Macrocephaly and digital anomalies expand the phenotypic spectrum of PGAP2 variants in hyperphosphatasia with impaired intellectual development syndrome 3 (HPMRS3)


  • S. Susgun
  • A. Ben-Mahmoud
  • F. Rüschendorf
  • B. Ku
  • S.I. Hussain
  • S. Schulz
  • O. Puk
  • S. Biskup
  • J.D.J. Labonne
  • D.W. Don
  • V. Gupta
  • T.I. Choi
  • S. Khan
  • N. Wasif
  • Y. Lacassie
  • L.C. Layman
  • S.A. Ugur Iseri
  • C.H. Kim
  • H.G. Kim


  • Human Mutation


  • Hum Mutat 2024: 1-13


  • Glycosylphosphatidylinositols (GPIs) anchor over 150 proteins as GPI-anchored proteins (GPI-APs) with crucial roles in diverse biological processes. The highly conserved biosynthesis of GPI-APs involves precise steps with at least 21 genes, categorized as PIG and PGAP genes. Pathogenic variants in these genes are linked to human diseases, highlighting the importance of each biosynthesis step. PGAP2 stands out among these genes due to its association with an expanded clinical spectrum of neurodevelopmental disorder (NDD) phenotypes with biallelic pathogenic variants.
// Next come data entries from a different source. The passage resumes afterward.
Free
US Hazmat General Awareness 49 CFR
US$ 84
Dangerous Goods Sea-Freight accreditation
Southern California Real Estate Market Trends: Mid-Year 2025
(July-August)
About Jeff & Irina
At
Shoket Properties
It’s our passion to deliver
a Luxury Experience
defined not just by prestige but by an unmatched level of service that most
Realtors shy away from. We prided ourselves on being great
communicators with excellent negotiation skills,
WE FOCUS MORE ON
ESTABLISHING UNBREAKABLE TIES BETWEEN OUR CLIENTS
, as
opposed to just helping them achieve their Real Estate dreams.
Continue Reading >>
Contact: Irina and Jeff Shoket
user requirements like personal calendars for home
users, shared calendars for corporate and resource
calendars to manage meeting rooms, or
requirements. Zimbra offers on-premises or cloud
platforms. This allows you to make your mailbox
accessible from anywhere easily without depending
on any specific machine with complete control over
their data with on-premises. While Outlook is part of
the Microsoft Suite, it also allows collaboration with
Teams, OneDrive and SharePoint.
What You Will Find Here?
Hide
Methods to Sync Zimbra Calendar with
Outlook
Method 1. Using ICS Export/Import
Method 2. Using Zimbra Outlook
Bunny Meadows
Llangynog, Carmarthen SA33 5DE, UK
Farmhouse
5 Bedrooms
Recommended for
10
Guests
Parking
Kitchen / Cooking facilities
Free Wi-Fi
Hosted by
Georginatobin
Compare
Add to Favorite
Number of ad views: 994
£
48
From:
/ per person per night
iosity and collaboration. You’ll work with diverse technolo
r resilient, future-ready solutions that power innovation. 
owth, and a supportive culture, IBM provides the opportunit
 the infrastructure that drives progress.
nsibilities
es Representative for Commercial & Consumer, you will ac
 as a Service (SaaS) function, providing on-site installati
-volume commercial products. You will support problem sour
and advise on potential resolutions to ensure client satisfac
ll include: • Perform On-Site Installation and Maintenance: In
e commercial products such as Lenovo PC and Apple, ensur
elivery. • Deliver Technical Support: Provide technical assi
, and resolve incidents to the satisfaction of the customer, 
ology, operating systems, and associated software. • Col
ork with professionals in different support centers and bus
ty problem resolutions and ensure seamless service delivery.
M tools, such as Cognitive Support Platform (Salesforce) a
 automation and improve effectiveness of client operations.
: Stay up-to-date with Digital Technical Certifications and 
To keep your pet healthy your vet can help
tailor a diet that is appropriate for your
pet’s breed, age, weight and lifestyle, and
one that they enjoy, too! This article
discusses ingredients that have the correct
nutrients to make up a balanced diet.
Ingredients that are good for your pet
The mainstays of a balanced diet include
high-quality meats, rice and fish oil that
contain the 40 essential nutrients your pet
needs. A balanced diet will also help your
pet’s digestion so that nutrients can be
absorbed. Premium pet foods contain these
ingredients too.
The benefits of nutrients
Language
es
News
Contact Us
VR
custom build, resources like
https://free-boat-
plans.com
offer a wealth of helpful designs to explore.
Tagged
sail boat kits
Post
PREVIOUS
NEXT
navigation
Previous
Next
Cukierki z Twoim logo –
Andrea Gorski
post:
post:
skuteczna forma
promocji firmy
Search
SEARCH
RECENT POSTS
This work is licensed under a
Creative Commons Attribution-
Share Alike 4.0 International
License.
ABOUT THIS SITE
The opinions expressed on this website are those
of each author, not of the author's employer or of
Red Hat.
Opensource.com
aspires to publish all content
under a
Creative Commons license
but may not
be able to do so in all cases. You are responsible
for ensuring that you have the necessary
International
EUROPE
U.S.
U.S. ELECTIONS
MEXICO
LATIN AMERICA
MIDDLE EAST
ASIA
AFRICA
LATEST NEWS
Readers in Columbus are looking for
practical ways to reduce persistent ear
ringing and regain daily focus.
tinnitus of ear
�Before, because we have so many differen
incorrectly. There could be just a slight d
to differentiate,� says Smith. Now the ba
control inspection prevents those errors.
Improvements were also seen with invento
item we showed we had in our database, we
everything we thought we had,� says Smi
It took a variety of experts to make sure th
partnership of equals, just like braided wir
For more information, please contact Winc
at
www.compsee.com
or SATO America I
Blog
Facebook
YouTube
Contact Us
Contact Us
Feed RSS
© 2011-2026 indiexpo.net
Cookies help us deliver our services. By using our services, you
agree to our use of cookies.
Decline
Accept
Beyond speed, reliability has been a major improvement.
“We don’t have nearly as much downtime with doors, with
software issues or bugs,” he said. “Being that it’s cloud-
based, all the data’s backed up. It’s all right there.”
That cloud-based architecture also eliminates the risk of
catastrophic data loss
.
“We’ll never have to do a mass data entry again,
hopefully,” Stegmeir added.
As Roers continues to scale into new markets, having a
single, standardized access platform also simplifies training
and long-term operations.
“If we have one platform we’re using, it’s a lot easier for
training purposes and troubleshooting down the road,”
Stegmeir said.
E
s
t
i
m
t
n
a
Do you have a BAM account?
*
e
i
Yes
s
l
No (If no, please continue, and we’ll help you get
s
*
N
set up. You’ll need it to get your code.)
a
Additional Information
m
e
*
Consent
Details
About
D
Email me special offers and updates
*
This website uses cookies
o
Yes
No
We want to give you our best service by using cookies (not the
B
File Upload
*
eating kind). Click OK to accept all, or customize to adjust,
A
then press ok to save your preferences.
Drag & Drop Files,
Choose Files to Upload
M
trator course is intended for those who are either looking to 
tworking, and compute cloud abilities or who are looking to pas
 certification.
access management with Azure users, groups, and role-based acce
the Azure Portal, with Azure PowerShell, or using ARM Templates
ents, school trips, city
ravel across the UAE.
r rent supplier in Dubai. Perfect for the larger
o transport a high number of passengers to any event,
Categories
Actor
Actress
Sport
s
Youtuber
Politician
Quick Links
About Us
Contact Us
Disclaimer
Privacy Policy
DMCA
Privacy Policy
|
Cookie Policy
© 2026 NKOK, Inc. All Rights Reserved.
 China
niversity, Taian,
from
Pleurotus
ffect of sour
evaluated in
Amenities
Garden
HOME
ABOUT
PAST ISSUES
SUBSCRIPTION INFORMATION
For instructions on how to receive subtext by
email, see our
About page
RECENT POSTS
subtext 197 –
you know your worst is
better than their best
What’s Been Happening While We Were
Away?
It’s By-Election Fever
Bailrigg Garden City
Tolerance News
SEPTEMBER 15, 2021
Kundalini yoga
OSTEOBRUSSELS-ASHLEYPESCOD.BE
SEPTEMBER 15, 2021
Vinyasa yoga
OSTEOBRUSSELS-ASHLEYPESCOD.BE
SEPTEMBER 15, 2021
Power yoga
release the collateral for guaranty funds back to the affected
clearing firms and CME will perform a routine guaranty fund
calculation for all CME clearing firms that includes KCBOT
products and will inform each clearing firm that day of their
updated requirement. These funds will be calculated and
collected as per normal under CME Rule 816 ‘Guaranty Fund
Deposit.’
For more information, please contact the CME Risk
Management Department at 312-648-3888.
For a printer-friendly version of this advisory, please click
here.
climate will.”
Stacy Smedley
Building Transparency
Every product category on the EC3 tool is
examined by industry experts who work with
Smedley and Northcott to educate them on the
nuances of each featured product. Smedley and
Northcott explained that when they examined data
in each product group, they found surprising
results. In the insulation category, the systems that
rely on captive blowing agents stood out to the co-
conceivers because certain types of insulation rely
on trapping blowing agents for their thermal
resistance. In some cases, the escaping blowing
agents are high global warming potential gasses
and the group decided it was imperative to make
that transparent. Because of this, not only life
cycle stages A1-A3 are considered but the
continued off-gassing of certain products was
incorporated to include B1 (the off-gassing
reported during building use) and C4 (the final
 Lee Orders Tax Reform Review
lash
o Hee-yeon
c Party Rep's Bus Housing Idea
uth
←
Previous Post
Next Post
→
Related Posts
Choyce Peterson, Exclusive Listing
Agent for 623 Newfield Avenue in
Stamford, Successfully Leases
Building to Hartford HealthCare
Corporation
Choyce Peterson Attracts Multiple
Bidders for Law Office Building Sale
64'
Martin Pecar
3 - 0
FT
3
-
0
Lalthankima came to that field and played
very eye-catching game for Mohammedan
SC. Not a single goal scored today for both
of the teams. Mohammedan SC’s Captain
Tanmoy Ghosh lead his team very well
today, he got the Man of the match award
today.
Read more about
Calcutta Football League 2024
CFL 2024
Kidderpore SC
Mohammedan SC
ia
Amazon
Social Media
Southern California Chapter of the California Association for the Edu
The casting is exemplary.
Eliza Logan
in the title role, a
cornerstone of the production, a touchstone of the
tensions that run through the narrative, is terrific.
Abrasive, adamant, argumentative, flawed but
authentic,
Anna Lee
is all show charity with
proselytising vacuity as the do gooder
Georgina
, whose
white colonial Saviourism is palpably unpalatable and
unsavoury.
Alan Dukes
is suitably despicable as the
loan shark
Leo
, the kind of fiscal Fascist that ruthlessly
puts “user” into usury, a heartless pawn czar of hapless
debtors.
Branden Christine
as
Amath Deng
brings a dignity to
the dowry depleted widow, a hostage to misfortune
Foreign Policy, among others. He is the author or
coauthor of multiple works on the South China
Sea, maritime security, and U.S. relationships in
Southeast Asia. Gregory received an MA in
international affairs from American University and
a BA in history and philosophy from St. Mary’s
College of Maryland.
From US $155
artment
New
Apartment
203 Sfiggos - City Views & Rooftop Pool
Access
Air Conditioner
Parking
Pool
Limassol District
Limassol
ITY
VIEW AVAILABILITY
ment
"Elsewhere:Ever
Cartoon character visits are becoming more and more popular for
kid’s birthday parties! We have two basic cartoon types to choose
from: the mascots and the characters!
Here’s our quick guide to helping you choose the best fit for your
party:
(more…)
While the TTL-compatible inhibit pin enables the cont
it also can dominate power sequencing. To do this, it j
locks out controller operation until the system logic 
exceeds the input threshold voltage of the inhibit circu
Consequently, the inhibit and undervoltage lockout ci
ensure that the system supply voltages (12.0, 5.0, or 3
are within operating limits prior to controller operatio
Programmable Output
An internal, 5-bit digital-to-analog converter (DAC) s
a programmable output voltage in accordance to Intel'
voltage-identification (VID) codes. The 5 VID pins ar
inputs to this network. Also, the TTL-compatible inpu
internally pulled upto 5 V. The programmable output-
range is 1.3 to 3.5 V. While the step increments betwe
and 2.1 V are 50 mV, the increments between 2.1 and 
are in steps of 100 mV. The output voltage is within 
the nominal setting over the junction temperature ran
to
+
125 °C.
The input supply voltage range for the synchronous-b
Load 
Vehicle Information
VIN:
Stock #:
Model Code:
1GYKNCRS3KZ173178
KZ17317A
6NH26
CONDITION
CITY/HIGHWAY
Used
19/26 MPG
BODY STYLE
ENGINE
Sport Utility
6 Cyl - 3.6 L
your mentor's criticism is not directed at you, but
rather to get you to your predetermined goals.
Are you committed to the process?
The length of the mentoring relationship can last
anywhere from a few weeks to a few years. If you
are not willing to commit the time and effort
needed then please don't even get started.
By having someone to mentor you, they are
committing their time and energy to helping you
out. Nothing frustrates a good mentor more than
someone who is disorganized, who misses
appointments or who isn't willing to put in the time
We present four patients from two families, one consanguineous and the other nonconsanguineous, each displaying distinct clinical presentations, including intellectual disability, hyperphosphatasia, hearing impairment, and epilepsy, as well as craniofacial and digital anomalies. Genetic analyses revealed homozygous and novel compound heterozygous missense variants in PGAP2 in four affected individuals, confirming the molecular diagnosis of hyperphosphatasia with impaired intellectual development syndrome 3 (HPMRS3). Importantly, the three amino acids affected by missense variants exhibit complete conservation in 10 vertebrate species, illuminating their crucial role in the gene’s functionality. Protein modeling provided additional evidence for the pathogenicity of the three substitutions, demonstrating their detrimental impact on protein folding and putative protein-protein interactions, ultimately leading to impaired protein function. The four patients in our study displayed common phenotypic features, such as brachydactyly, camptodactyly, and syndactyly, which have not been previously documented in individuals with PGAP2 variants. Notably, the occurrence of macrocephaly in two affected brothers from a consanguineous Pakistani family represents a novel finding. These previously unreported digital anomalies, along with macrocephaly and the identification of novel compound heterozygous variants, contribute to the expansion of the phenotypic and genotypic spectrum of HPMRS3 associated with PGAP2 variants.